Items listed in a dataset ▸
/---

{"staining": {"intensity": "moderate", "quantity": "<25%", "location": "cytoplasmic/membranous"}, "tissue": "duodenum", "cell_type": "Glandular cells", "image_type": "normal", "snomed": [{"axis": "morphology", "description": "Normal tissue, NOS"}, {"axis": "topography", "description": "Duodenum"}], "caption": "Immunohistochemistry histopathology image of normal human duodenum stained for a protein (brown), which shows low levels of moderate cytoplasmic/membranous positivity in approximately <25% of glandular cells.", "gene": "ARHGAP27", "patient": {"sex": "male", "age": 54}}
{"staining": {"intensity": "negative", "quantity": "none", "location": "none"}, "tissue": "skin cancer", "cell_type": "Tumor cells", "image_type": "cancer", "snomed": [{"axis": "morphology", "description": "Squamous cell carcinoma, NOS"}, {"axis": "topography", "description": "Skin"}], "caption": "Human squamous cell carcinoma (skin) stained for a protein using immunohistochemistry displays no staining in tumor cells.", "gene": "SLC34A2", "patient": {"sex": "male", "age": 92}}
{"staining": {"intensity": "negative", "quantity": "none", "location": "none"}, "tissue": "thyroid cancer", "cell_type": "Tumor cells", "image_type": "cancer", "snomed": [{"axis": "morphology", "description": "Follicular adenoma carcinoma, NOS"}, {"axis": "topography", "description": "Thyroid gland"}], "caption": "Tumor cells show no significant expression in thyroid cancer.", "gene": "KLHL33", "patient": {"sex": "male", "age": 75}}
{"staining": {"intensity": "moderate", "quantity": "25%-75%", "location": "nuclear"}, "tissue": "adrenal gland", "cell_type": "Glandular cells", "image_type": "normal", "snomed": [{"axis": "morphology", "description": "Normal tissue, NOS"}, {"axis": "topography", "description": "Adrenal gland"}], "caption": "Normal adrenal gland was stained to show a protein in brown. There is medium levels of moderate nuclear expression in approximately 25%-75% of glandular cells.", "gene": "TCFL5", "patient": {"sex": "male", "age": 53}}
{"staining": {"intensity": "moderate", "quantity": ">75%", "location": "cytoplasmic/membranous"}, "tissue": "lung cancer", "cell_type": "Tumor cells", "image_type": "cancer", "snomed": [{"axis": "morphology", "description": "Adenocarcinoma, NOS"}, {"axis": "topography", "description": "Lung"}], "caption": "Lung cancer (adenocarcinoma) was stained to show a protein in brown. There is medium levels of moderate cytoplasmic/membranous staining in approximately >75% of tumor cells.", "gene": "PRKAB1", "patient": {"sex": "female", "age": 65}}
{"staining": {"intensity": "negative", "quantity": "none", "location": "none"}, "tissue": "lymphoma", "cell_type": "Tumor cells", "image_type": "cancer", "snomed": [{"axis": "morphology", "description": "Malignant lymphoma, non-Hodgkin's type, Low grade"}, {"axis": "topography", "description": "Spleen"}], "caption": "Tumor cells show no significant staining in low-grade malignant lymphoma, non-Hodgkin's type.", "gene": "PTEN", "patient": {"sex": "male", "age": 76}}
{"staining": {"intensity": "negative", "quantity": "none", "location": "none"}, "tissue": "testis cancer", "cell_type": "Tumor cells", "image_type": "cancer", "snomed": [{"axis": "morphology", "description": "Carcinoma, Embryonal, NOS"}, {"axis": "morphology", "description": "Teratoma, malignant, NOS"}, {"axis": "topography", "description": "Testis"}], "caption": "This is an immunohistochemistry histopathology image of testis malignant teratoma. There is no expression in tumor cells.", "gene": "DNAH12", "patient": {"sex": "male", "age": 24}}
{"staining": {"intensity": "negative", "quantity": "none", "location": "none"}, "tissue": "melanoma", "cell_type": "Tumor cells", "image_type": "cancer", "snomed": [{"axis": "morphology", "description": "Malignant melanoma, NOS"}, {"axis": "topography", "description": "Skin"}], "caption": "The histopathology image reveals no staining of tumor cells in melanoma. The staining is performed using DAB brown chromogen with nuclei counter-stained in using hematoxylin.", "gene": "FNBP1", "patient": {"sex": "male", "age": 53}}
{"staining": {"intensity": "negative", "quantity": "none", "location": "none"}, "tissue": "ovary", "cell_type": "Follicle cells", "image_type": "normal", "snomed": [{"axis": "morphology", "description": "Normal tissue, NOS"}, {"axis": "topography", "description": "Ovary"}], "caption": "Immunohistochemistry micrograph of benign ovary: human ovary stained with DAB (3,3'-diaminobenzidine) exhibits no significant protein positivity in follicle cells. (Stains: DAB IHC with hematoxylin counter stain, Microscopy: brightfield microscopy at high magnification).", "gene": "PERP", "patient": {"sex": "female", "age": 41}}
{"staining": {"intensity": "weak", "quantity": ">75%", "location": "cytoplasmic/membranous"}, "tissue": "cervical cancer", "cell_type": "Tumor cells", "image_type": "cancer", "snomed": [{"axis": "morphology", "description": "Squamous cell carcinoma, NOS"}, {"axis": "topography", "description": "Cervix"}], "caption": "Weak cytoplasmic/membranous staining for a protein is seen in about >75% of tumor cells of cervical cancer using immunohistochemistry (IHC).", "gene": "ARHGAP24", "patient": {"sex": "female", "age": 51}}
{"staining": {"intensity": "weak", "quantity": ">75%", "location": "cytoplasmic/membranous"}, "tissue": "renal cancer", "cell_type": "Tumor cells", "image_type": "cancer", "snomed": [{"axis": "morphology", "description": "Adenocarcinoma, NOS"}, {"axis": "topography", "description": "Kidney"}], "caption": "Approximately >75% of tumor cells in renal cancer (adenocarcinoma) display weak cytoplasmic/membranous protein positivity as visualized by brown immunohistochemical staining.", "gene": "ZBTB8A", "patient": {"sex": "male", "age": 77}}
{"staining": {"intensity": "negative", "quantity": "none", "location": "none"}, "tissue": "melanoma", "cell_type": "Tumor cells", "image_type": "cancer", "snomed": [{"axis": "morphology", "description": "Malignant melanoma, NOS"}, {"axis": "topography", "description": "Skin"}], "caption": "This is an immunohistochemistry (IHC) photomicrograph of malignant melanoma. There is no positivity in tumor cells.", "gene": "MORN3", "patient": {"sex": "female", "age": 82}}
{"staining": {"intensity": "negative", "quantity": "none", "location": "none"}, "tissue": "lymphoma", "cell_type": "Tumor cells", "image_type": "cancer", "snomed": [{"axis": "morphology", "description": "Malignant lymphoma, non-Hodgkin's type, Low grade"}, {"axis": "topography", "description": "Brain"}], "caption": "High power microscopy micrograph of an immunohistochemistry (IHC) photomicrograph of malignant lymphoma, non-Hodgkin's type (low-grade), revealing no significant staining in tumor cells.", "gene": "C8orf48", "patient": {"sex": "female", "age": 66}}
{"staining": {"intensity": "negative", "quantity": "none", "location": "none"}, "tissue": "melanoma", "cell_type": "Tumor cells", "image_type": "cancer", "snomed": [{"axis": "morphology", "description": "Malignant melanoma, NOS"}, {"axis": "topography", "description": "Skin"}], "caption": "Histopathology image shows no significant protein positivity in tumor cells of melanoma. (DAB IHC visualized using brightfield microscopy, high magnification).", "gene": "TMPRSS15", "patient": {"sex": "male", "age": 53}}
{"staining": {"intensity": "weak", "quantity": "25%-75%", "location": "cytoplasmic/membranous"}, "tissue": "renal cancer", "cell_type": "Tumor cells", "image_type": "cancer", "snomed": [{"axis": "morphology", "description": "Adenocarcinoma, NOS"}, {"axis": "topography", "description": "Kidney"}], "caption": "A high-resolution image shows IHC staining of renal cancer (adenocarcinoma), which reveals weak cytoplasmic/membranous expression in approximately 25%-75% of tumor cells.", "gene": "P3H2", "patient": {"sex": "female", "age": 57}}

\---

Beginning at the first line above, repeat exactly until the line containing "cell carcinoma (skin)", which is included.

{"staining": {"intensity": "moderate", "quantity": "<25%", "location": "cytoplasmic/membranous"}, "tissue": "duodenum", "cell_type": "Glandular cells", "image_type": "normal", "snomed": [{"axis": "morphology", "description": "Normal tissue, NOS"}, {"axis": "topography", "description": "Duodenum"}], "caption": "Immunohistochemistry histopathology image of normal human duodenum stained for a protein (brown), which shows low levels of moderate cytoplasmic/membranous positivity in approximately <25% of glandular cells.", "gene": "ARHGAP27", "patient": {"sex": "male", "age": 54}}
{"staining": {"intensity": "negative", "quantity": "none", "location": "none"}, "tissue": "skin cancer", "cell_type": "Tumor cells", "image_type": "cancer", "snomed": [{"axis": "morphology", "description": "Squamous cell carcinoma, NOS"}, {"axis": "topography", "description": "Skin"}], "caption": "Human squamous cell carcinoma (skin) stained for a protein using immunohistochemistry displays no staining in tumor cells.", "gene": "SLC34A2", "patient": {"sex": "male", "age": 92}}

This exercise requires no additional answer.